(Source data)
---
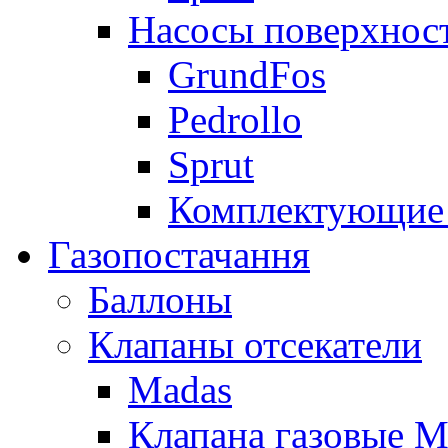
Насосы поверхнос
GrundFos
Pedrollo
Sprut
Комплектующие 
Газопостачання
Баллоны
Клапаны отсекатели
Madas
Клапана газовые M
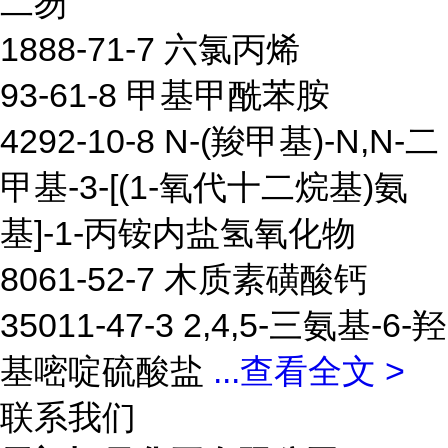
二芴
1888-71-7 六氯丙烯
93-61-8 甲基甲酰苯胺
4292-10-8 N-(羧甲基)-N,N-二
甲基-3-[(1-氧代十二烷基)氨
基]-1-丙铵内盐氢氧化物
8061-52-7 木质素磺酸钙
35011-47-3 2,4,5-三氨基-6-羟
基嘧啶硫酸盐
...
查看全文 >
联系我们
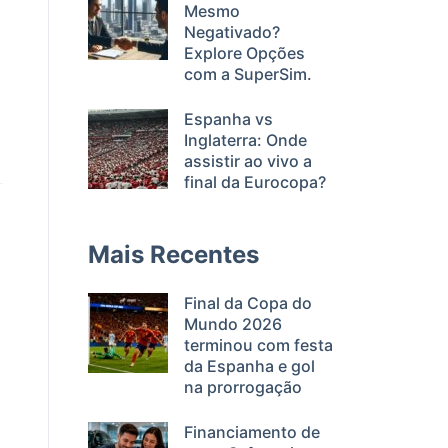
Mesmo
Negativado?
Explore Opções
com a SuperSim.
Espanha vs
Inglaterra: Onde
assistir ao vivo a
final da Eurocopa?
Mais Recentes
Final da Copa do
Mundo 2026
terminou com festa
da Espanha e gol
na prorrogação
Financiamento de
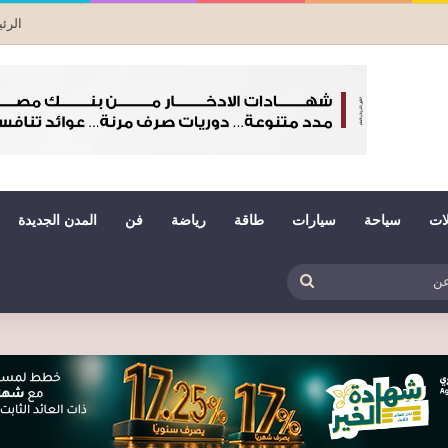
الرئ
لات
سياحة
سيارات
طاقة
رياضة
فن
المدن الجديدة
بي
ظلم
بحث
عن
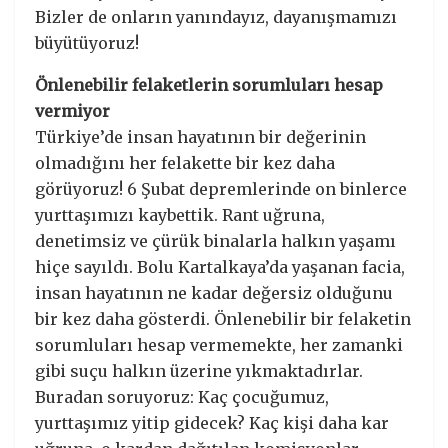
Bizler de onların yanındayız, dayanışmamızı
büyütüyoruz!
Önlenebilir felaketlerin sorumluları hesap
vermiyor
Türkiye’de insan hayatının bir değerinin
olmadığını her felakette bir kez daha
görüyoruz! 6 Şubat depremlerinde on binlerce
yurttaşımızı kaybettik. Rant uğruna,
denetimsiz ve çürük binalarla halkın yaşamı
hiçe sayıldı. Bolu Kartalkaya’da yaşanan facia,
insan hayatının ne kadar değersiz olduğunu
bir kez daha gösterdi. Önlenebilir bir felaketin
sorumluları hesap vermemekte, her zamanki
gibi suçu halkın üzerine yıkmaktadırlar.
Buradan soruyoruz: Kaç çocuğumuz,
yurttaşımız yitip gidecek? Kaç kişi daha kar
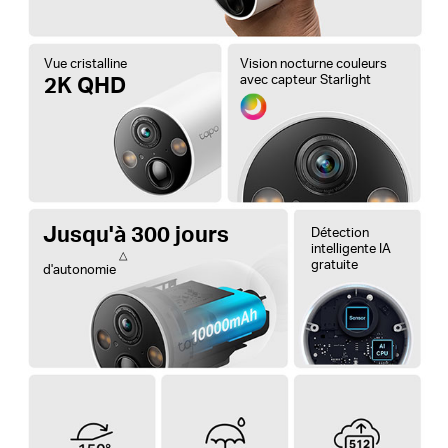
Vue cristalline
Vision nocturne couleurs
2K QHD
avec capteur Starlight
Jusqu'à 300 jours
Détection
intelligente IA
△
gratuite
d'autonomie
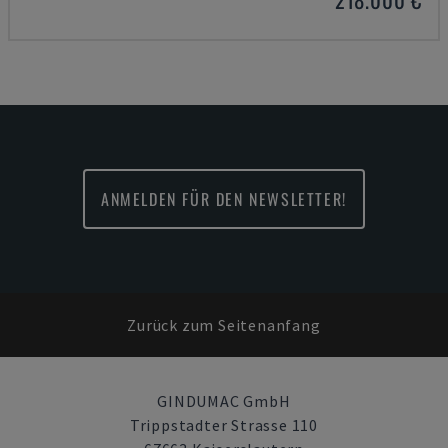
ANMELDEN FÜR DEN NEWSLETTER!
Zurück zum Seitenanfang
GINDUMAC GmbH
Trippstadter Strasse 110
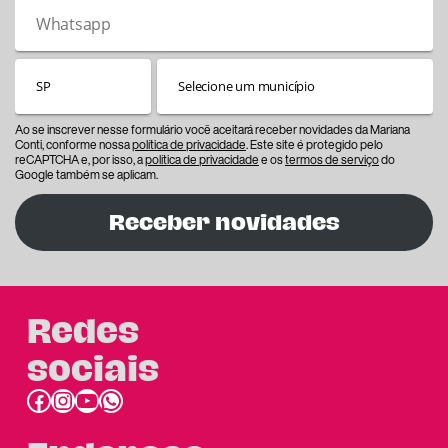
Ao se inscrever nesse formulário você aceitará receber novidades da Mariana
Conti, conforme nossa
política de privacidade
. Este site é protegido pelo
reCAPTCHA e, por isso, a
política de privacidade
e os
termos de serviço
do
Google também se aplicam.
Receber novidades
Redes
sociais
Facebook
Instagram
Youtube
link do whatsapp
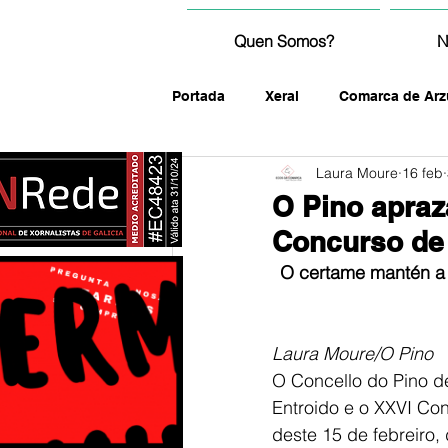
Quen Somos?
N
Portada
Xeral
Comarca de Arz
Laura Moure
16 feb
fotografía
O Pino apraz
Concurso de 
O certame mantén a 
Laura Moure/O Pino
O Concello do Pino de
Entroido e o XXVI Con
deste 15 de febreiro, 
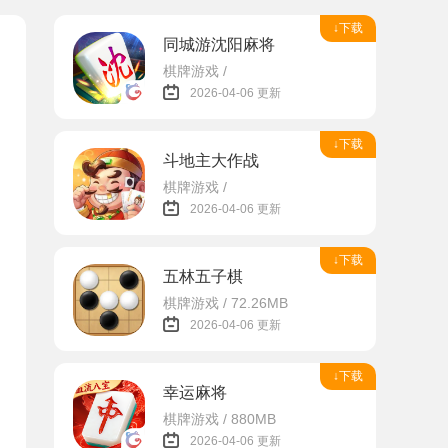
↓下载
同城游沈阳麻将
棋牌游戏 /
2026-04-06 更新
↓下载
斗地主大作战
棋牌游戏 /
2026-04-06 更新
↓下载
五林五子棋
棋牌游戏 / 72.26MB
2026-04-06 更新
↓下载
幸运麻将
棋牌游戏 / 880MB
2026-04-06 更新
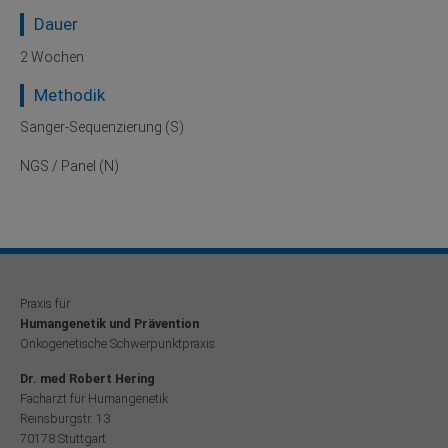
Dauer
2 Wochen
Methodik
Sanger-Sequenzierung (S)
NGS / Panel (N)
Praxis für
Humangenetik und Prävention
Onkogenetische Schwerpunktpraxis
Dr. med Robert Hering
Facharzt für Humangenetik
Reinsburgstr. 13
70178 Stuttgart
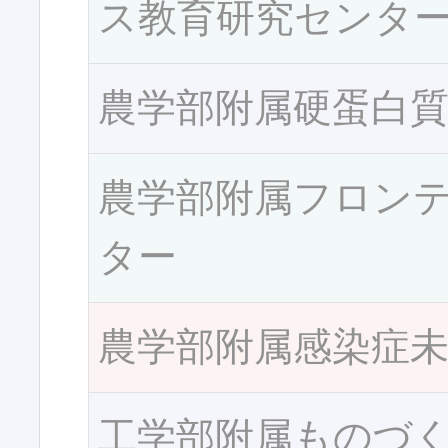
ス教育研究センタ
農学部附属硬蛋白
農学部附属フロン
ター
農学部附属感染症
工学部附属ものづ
---
• **ACTION ITEM**
Provide the count of lines holding the word "Önlenebilir" in these entries, and no other words.

• **TASK SOLUTION**
2